▶ **TO-DO ITEM**
Copy the listing below word for word, dropping every picture line.

Chart comprehension listing

= = = = = = =

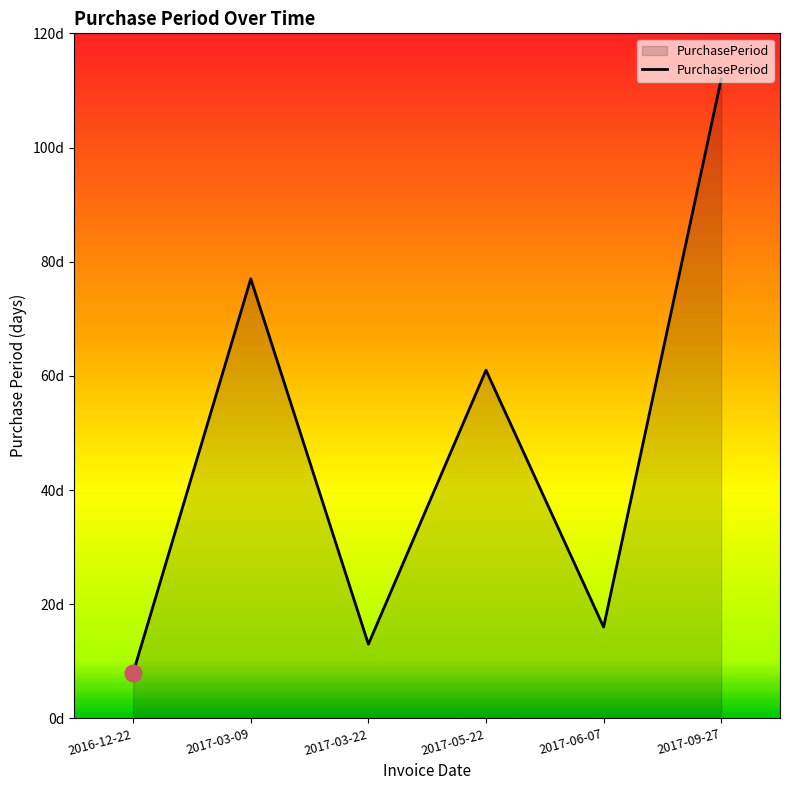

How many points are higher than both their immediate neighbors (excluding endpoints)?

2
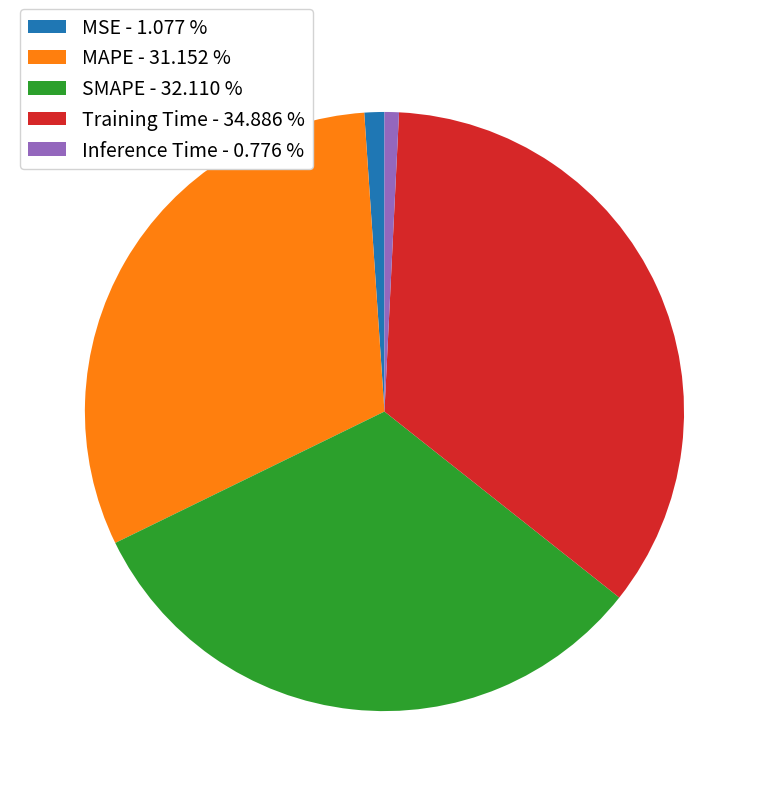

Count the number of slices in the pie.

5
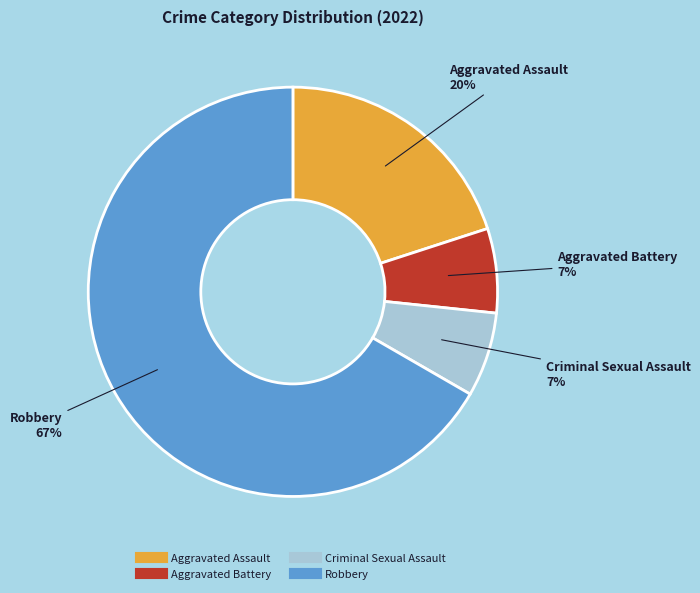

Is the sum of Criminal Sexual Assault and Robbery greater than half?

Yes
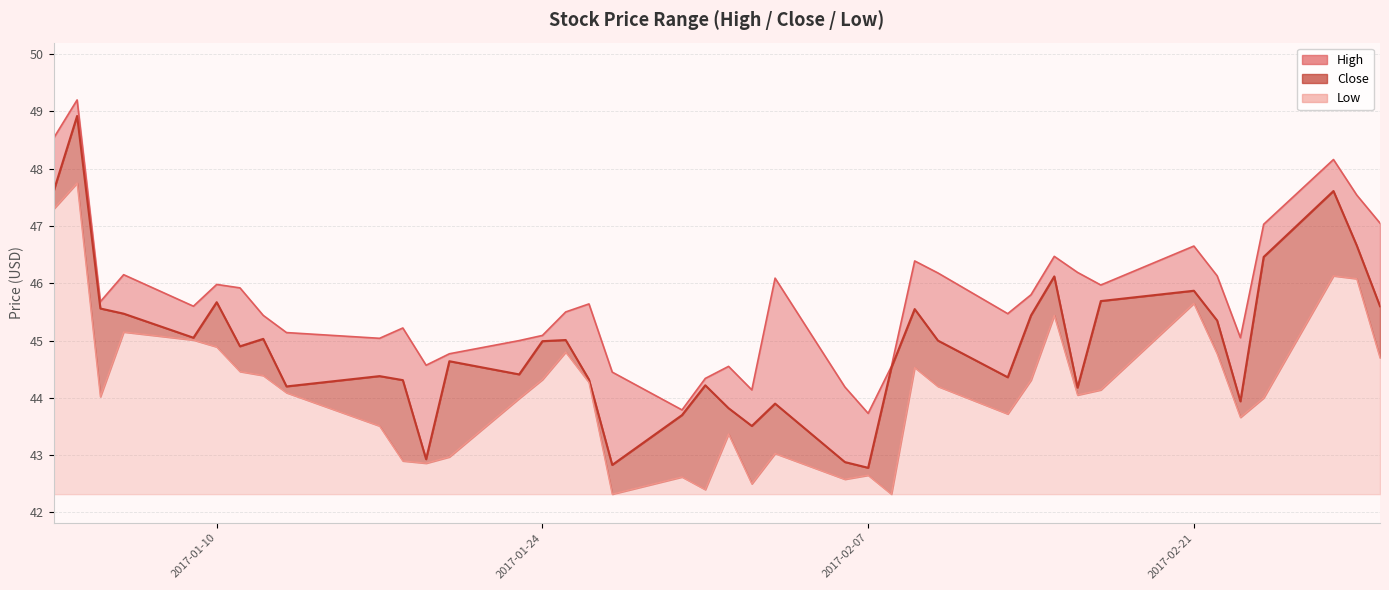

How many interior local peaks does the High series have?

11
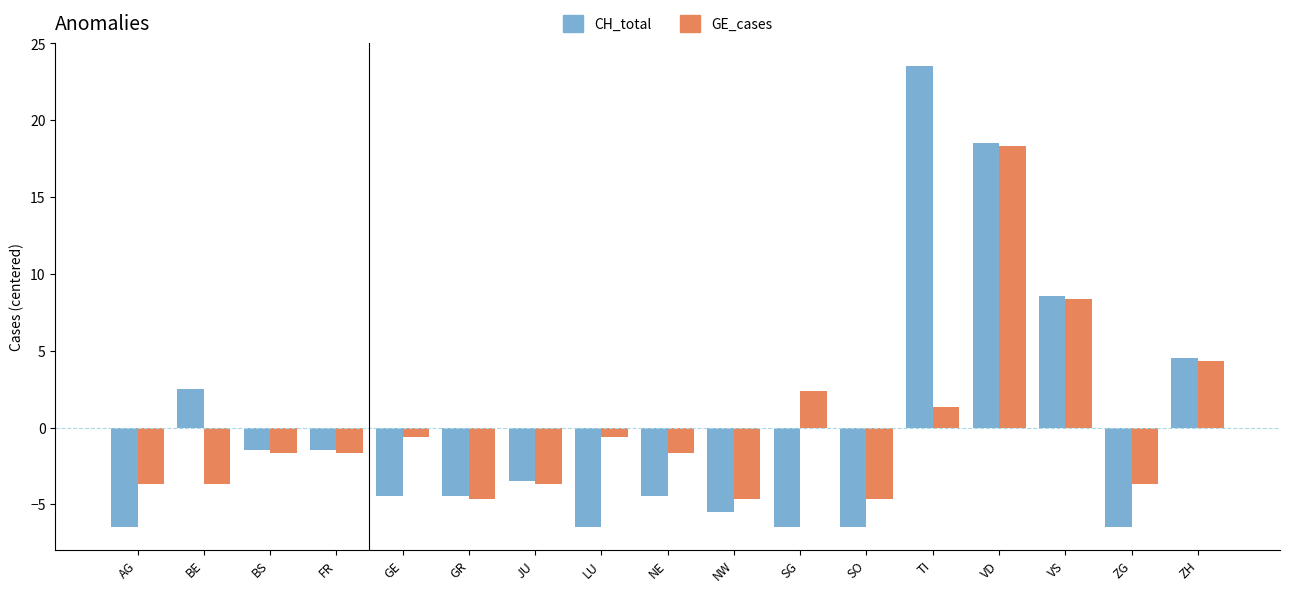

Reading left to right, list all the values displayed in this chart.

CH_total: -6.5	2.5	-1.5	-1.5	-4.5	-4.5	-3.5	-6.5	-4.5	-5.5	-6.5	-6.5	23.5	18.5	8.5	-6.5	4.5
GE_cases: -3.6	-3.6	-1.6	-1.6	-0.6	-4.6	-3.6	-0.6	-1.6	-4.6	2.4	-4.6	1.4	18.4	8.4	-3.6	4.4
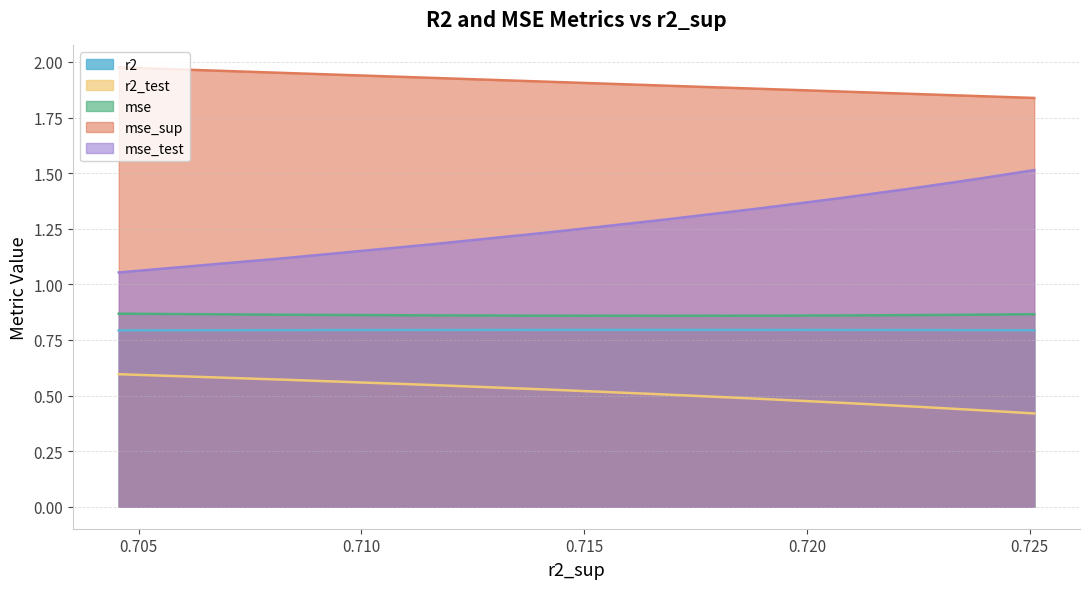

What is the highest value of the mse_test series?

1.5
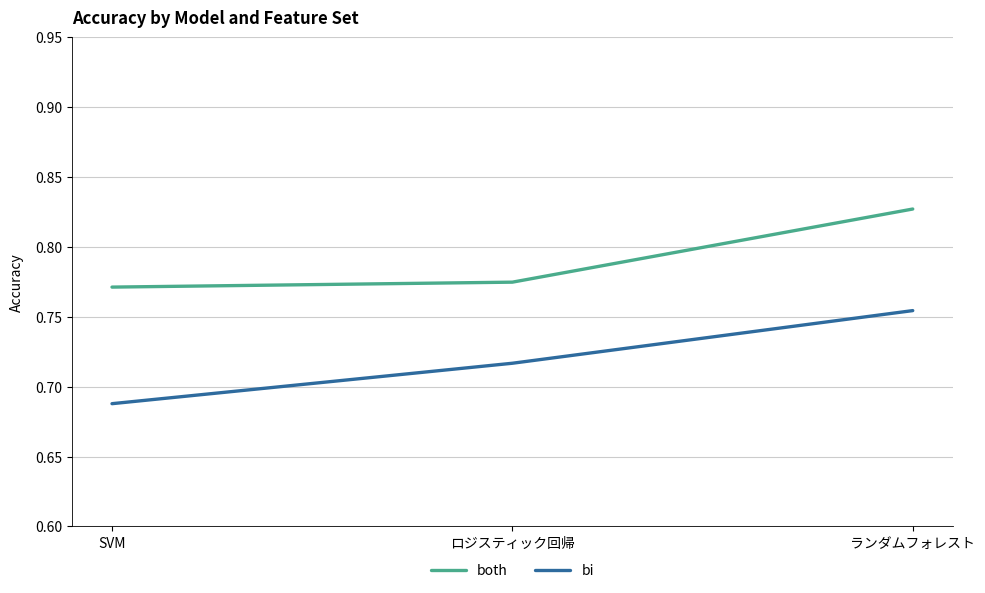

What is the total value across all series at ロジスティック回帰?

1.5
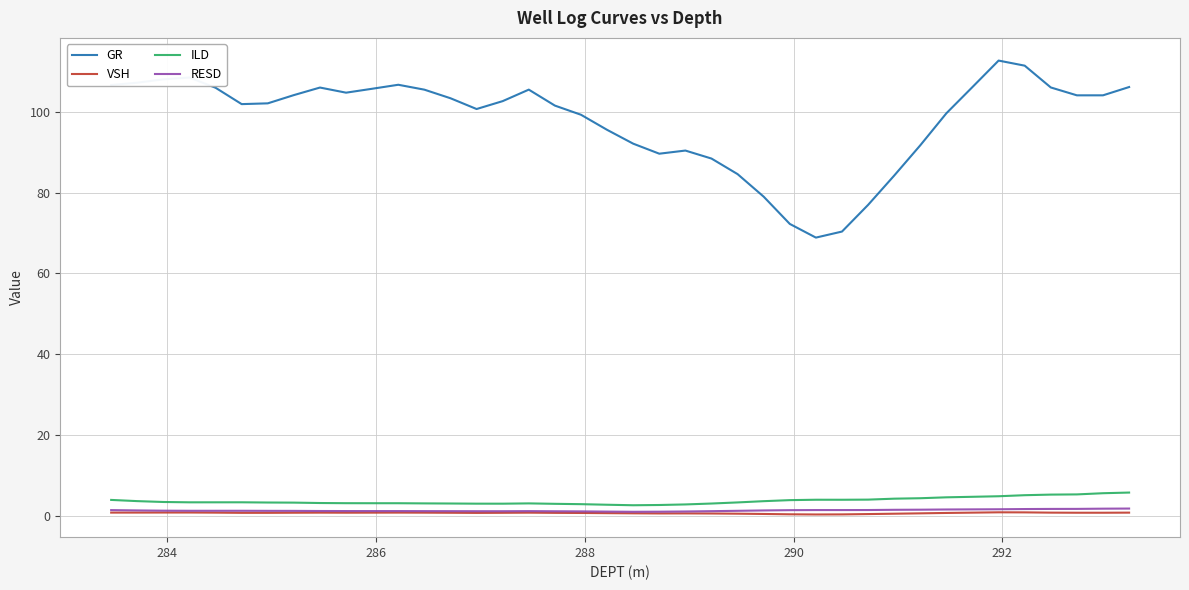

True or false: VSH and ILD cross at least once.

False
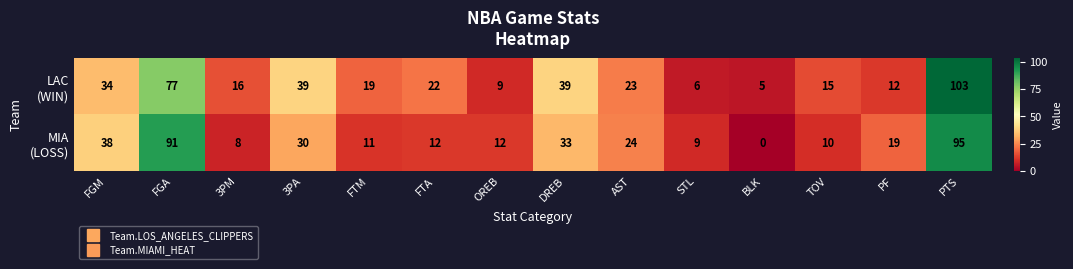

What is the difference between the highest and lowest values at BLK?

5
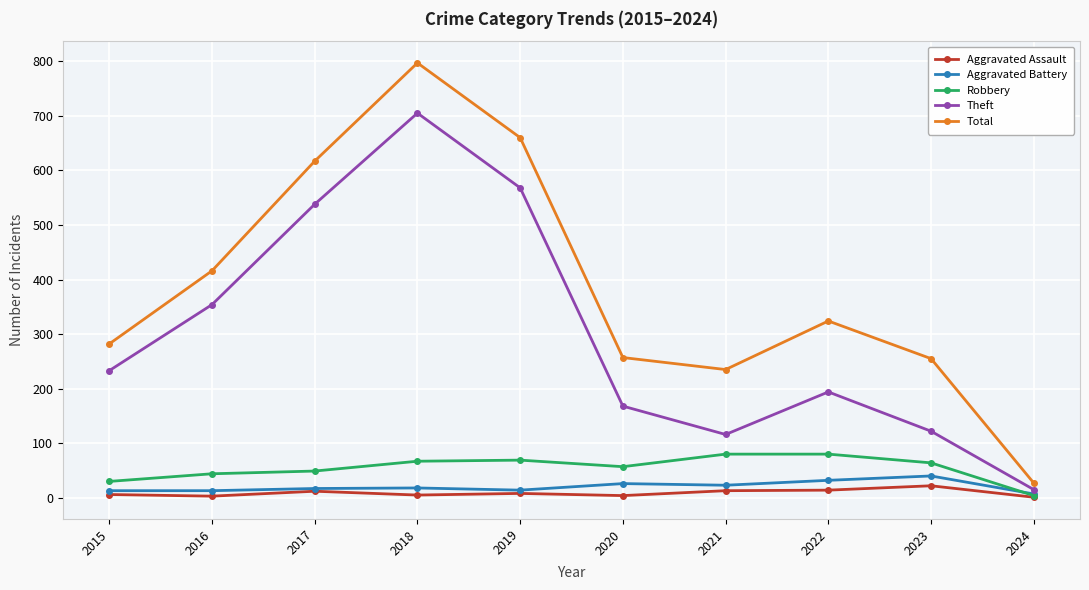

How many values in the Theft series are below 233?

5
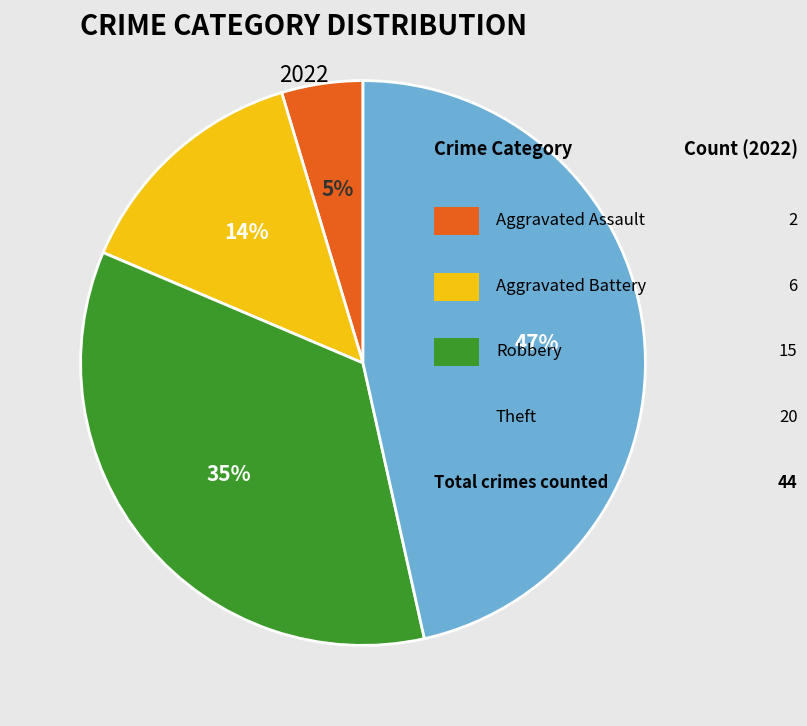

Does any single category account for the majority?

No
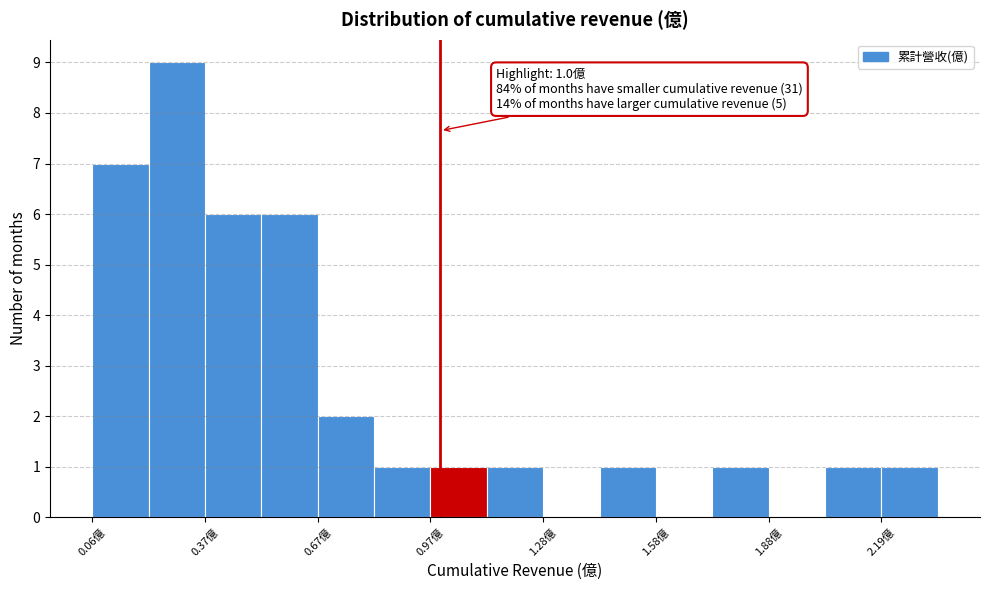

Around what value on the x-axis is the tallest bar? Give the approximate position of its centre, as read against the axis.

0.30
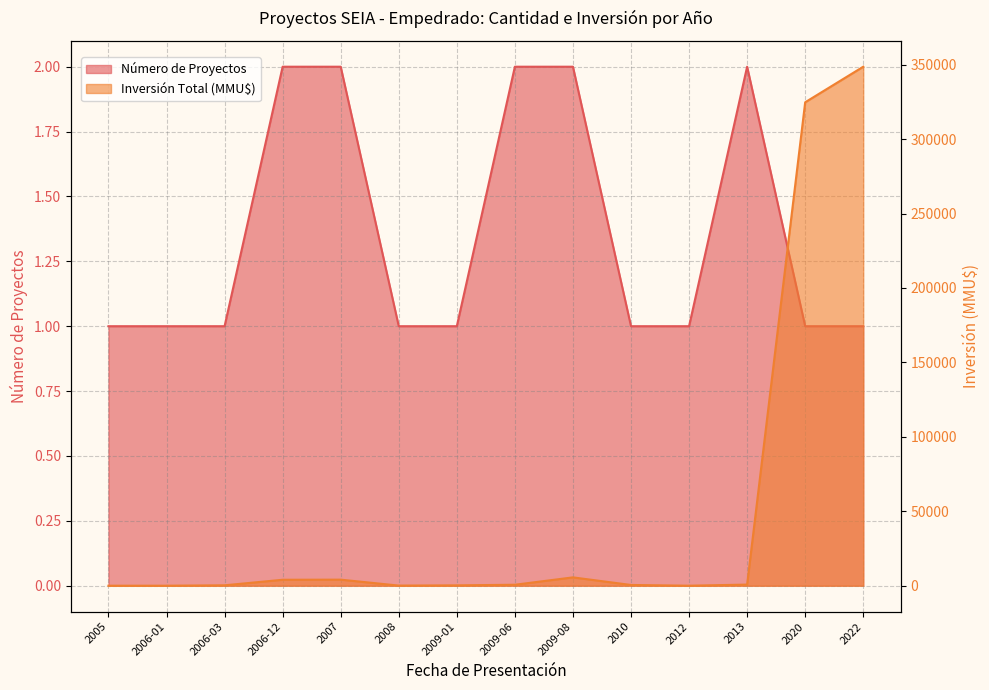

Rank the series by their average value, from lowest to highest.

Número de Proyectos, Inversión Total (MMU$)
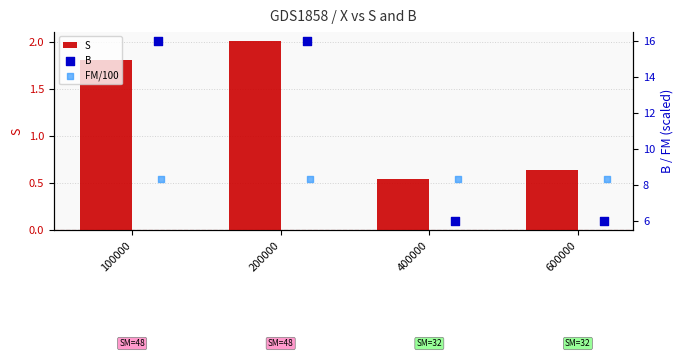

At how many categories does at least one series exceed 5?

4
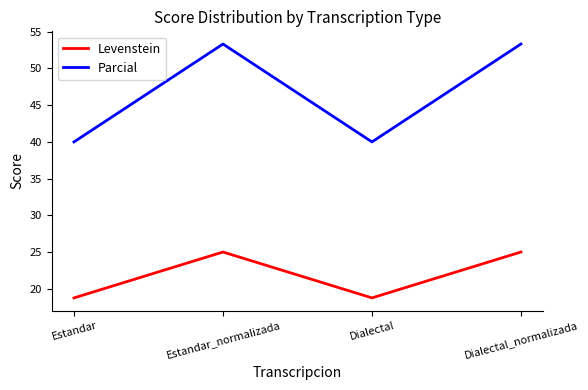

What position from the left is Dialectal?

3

= = = = = = =

▶ **WRITTEN RESPONSE**
How many points are higher than both their immediate neighbors (excluding endpoints)?

2

Count the number of slices in the pie.

5

Is the sum of Criminal Sexual Assault and Robbery greater than half?

Yes

How many interior local peaks does the High series have?

11

Reading left to right, list all the values displayed in this chart.

CH_total: -6.5	2.5	-1.5	-1.5	-4.5	-4.5	-3.5	-6.5	-4.5	-5.5	-6.5	-6.5	23.5	18.5	8.5	-6.5	4.5
GE_cases: -3.6	-3.6	-1.6	-1.6	-0.6	-4.6	-3.6	-0.6	-1.6	-4.6	2.4	-4.6	1.4	18.4	8.4	-3.6	4.4

What is the highest value of the mse_test series?

1.5

What is the total value across all series at ロジスティック回帰?

1.5

True or false: VSH and ILD cross at least once.

False

What is the difference between the highest and lowest values at BLK?

5

How many values in the Theft series are below 233?

5

Does any single category account for the majority?

No

Around what value on the x-axis is the tallest bar? Give the approximate position of its centre, as read against the axis.

0.30

Rank the series by their average value, from lowest to highest.

Número de Proyectos, Inversión Total (MMU$)

At how many categories does at least one series exceed 5?

4

What position from the left is Dialectal?

3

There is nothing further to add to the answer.